How To Fix Canada’s Goalie Development Woes
Looking at the list of goaltenders that are considered ‘elite’ or ‘top tier’ – both at the prospect level and the pro level – it appears that Canadian goaltending isn’t as dominant as it once was.
Maybe that’s because the NHL has opened its doors to a higher number of foreign skaters in recent years. More likely, it’s because other countries are surpassing Canadian goaltending development from the beginning.
The reason why? It’s hard to put a finger on, but it’s there.
Arizona Coyotes goaltending coach Jon Elkin pointed out that it comes down to two things; a departure from routine and a higher emphasis on a player’s athleticism over technical structure at an earlier age.
“Foundation is important for everybody,” suggested Elkin, “but you can be taught that. Athleticism needs to be developed early on.
That’s why you see the guys like my student Mackenzie Blackwood; he didn’t become a goaltender until later, he was a forward first. Those guys get a more solid athletic foundation and that’s important.”
He thinks that the Canadian goaltending system has become both too technically based and too grinding. Players in the United States and Europe often participate in other sports and physical activities in the off-season, and it keeps them both well-rounded athletically and from burning out with the same routine day after day.
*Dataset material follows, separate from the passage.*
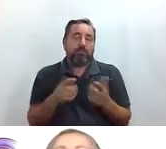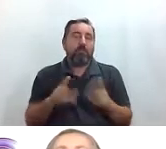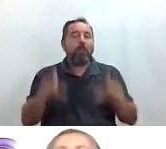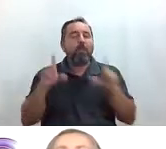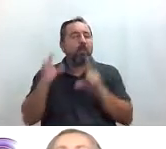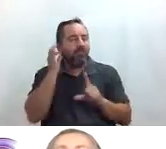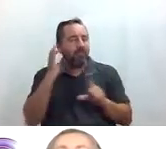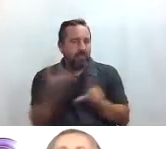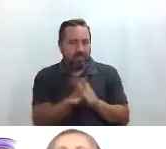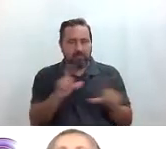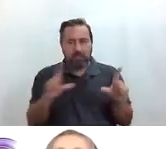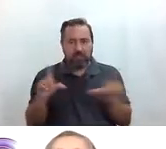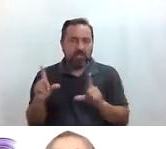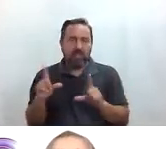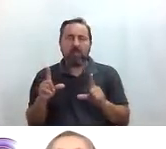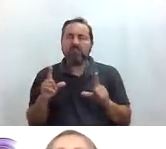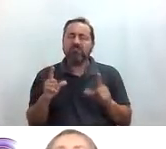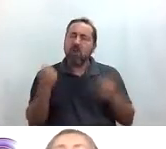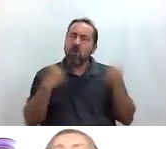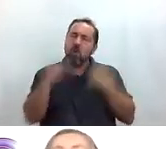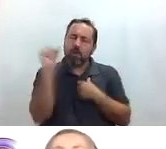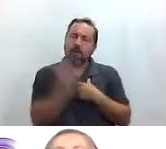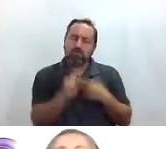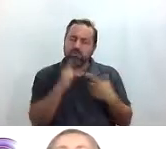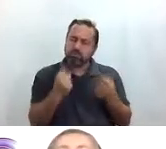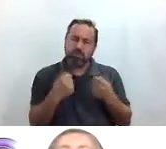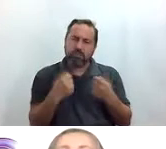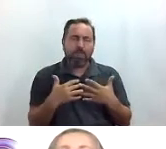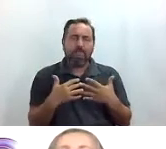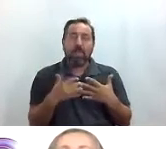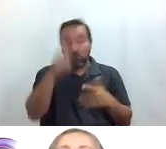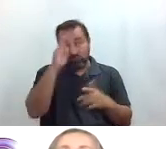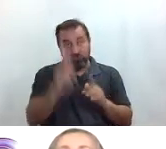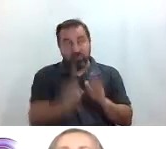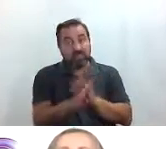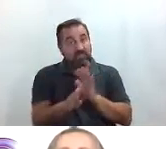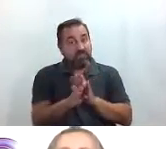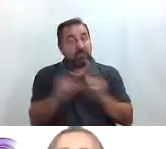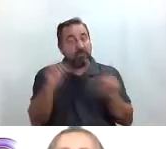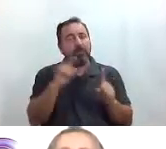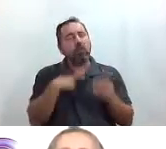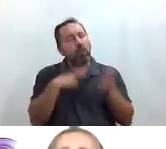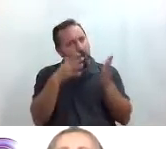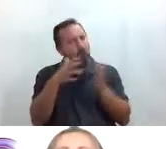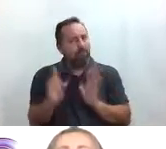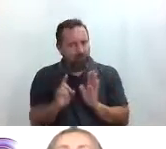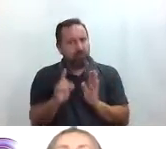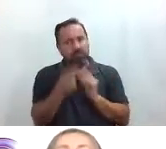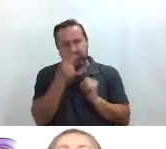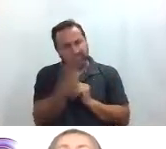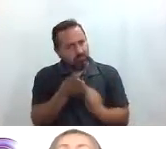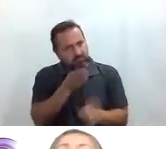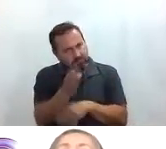y era bueno una obra muy potente la verdad que no sé si sigue en cartelera pero es muy recomendable de ir a verla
In Canada, even the off-season can be tough on young goaltenders, with nothing but goaltending camps and summer leagues and extra on-ice training. To Elkin, that’s where Canada is starting to fall behind.
InGoal even published a feature on Braden Holtby last year when he revealed that he wasn’t allowed to become a full-time goaltender until he was 12 years old, further proving Elkin’s point.
Of course, some American goaltenders themselves have an interesting and unique perspective – including Connor Hellebuyck of the Winnipeg Jets.
Hellebuyck played high school hockey before heading to the NAHL, where he spent one season prior to his NCAA play. The rest, so they say, is history; the young Michigan-based goaltender spent two seasons with the University of Massachusetts-Lowell before he went pro, and now he’s one of the most exciting young goaltenders to come out of the United States.
He thinks a lot of credit deserves to be given to the path many American goaltenders take to the pros.
“The NAHL has so many teams that the talent is more diluted,” suggested Hellebuyck. “Leagues like that can help a goaltender because you aren’t on a team full of stars; you’re learning to develop behind maybe a struggling defensive system that can’t always handle the good scoring on another club. In the CHL, you’re still facing great shots, but you aren’t getting as much variety in the kinds of shots you may face and the kinds of teams you may be playing behind. That makes the jump to the AHL more foreign than for a guy who’s maybe spent some time in the NAHL or USHL, maybe some time in high school, then some time in the NCAA before he hits the pros.”
Whether it’s the types of systems a goaltender works with or the kinds of shots they’re facing, though, both Elkin and Hellebuyck thought that teams who drafted from the NCAA and the European leagues gave themselves a beneficial cushion that other teams may not be afforded.
“If you have a goaltender in the NCAA, it gives you that extra couple of years before you have to find a spot for them in the system,” suggested Elkin. “It’s the same as drafting a goaltender who wants to spend some time in a European league.”
Of course, Canadian goaltenders can still play NCAA. They hurt themselves in this regard, though, with the continued stand-off between the CHL and the NCAA – as major junior hockey players aren’t eligible for NCAA play once they hit that age.
Can this be fixed?
Elkin said it’s already starting to trend towards a fix in the Canadian goaltending development systems. The United States was able to catch up in goaltending because of the technology age, with more opportunities for aspiring coaches to access the materials they need to become great. That, said Elkin, is going to be what saves Canadian goaltending as well.
“You have Centre Ice, so you can now see games for every team, and you have access to so much information both on the web and on the TV. The goaltending community is already so inter-locked, but this gives developing coaches more information to work with successfully.”
It’s certainly going to help that the successful American programs are garnering more attention. Players like Hellebuyck are no longer the exception to the rule when it comes to United States development; Ben Bishop, Jonathan Quick, Cory Schneider, John Gibson, Thatcher Demko, and Scott Darling are all prime examples of American-born goaltenders that have become household names. As these players are exposed to the spotlight, their path to the pros will be considered more and more acceptable – even recommended. American goaltending will become a part of the conversation as a worldwide example for how successful netminders are trained, and that should help Canadian goaltending simply by proxy.
The biggest thing they’ll need to change, though? Elkin thinks it’s how they develop in the first place.
“You can always work with a goaltender on their technique,” he suggested. “Athleticism is much harder to improve, though, without a solid foundation.
Canadian goaltending fell behind when they failed to address that.”